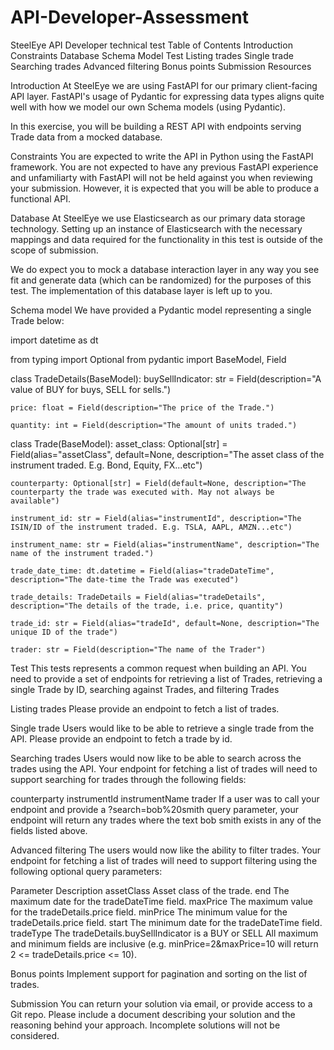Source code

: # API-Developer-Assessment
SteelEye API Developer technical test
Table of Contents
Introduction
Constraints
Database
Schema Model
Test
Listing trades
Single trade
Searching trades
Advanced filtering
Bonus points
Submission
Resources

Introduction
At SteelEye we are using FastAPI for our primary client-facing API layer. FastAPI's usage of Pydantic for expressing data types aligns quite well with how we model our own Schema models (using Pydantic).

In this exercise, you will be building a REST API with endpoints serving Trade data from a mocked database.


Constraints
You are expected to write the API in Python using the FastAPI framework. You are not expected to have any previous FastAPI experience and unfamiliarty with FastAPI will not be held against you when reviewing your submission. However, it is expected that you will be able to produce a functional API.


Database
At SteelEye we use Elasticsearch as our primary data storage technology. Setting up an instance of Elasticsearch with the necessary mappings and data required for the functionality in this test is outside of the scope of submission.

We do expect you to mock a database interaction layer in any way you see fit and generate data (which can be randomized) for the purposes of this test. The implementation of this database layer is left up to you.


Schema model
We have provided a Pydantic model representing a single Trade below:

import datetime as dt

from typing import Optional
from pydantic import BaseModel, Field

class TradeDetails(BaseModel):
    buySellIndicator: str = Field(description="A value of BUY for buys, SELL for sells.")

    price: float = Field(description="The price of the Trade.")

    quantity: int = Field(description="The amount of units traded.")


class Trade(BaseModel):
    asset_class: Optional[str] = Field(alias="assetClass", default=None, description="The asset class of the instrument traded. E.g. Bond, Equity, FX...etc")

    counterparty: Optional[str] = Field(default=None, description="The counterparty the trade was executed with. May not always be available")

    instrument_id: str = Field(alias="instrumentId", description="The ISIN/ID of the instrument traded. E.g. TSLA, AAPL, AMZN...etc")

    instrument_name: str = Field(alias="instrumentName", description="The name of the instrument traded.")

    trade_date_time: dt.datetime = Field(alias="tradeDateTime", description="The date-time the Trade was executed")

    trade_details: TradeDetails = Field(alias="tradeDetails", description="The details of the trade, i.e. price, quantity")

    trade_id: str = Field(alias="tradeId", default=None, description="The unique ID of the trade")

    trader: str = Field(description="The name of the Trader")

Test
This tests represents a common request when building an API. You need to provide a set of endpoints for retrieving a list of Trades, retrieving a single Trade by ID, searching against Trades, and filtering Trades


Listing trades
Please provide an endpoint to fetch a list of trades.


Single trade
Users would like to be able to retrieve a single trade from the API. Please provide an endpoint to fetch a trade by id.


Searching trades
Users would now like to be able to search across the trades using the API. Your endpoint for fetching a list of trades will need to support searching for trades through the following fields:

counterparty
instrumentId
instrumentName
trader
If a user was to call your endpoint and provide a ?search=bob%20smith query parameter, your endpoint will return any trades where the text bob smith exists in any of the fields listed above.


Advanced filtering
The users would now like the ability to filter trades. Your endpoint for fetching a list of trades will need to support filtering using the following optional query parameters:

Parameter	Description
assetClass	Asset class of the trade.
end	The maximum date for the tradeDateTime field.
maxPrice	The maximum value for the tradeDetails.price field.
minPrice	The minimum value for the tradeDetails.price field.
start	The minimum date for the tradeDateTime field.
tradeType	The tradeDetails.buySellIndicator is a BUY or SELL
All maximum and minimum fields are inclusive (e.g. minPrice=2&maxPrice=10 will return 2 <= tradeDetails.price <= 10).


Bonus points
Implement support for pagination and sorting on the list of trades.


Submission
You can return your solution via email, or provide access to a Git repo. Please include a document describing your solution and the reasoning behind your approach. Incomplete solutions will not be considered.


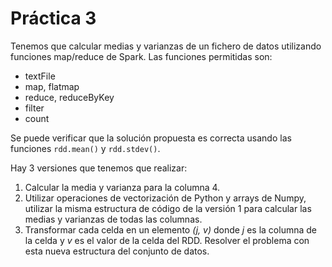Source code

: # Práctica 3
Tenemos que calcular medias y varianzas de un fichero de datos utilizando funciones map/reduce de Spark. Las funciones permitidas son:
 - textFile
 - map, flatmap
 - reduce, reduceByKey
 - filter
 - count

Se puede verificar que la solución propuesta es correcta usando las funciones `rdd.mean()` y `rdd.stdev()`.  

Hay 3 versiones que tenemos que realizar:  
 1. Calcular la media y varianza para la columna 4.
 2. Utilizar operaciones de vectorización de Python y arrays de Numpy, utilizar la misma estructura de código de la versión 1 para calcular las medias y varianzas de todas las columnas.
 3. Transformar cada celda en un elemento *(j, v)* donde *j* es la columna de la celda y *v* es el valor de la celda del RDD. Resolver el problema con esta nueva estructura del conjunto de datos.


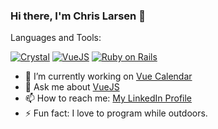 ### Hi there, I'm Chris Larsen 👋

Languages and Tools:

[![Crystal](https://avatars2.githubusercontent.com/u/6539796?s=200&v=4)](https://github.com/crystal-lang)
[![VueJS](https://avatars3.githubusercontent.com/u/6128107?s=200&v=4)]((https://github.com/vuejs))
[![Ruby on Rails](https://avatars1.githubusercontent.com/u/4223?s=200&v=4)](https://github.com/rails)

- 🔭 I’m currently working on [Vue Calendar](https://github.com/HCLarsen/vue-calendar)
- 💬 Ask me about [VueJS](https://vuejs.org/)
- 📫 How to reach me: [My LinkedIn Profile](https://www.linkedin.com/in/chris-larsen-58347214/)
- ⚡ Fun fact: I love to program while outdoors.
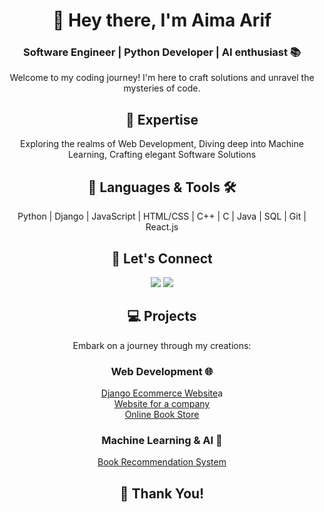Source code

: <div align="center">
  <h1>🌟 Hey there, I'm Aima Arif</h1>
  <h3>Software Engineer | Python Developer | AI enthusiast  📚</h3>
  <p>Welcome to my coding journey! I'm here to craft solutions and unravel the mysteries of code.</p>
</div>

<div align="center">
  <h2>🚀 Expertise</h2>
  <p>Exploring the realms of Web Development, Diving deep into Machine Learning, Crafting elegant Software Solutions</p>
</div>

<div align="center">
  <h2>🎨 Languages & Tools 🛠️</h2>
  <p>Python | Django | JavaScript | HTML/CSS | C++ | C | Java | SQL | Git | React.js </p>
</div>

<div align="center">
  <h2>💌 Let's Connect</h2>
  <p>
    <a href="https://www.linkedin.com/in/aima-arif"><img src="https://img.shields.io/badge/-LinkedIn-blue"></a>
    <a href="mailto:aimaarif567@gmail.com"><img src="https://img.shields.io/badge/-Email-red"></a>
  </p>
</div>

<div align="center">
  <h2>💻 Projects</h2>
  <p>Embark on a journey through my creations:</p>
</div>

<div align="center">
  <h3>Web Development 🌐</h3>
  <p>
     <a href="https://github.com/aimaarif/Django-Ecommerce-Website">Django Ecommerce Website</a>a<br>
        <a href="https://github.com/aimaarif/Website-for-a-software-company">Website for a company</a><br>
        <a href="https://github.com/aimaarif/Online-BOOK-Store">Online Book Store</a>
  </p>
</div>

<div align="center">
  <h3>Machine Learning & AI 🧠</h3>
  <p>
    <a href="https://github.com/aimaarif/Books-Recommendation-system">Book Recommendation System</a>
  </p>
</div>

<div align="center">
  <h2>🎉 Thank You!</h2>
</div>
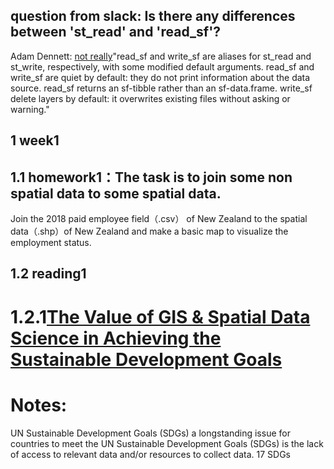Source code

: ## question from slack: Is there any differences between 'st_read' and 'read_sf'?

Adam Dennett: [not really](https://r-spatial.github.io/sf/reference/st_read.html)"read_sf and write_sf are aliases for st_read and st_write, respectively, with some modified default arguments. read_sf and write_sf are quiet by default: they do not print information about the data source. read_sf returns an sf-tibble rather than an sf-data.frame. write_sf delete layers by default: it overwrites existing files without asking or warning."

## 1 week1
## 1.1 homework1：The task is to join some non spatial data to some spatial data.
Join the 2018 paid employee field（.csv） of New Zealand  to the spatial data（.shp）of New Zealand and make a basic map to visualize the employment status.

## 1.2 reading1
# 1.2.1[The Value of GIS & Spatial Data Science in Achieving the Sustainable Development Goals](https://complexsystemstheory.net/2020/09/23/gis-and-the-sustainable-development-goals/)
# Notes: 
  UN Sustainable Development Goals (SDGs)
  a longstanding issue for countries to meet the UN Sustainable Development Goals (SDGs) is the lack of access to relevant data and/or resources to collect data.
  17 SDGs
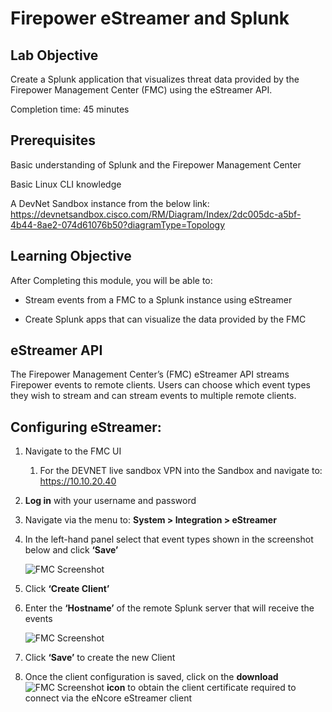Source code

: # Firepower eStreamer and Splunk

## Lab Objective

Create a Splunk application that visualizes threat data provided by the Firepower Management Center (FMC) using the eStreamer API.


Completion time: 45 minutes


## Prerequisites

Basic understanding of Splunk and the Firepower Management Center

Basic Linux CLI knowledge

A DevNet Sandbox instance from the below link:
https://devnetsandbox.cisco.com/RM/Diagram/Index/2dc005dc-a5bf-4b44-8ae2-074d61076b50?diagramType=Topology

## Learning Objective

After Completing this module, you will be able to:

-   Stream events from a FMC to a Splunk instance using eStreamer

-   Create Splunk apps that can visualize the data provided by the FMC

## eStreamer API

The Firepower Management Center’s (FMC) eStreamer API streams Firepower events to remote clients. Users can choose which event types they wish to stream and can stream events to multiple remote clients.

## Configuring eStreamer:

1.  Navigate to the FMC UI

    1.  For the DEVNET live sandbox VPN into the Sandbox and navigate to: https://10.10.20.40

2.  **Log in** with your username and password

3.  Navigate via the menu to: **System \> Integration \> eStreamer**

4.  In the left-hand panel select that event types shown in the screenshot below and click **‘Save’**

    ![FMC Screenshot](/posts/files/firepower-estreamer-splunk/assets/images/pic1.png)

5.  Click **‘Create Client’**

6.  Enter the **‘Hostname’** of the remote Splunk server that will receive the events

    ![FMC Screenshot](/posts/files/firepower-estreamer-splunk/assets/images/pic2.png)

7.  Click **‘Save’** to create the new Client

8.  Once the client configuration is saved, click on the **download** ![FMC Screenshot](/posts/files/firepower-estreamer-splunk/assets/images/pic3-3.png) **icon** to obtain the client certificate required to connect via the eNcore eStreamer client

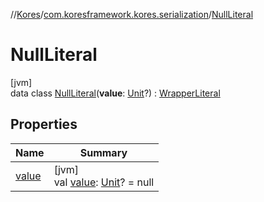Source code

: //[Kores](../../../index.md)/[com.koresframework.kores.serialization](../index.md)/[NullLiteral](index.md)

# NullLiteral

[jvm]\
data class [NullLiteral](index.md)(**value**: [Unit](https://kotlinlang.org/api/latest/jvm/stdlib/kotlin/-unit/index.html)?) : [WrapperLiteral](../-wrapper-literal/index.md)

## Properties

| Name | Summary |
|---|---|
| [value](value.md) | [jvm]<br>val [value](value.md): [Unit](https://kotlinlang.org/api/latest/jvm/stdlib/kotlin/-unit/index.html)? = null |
▬▬▬
**Description de la tâche**:
Recopiez à l'identique les lignes des entrées ci-dessus, depuis celle qui contient « ## Properties » jusqu'à la dernière ligne des entrées, ces deux limites comprises.

**Zone de réponse**:
## Properties

| Name | Summary |
|---|---|
| [value](value.md) | [jvm]<br>val [value](value.md): [Unit](https://kotlinlang.org/api/latest/jvm/stdlib/kotlin/-unit/index.html)? = null |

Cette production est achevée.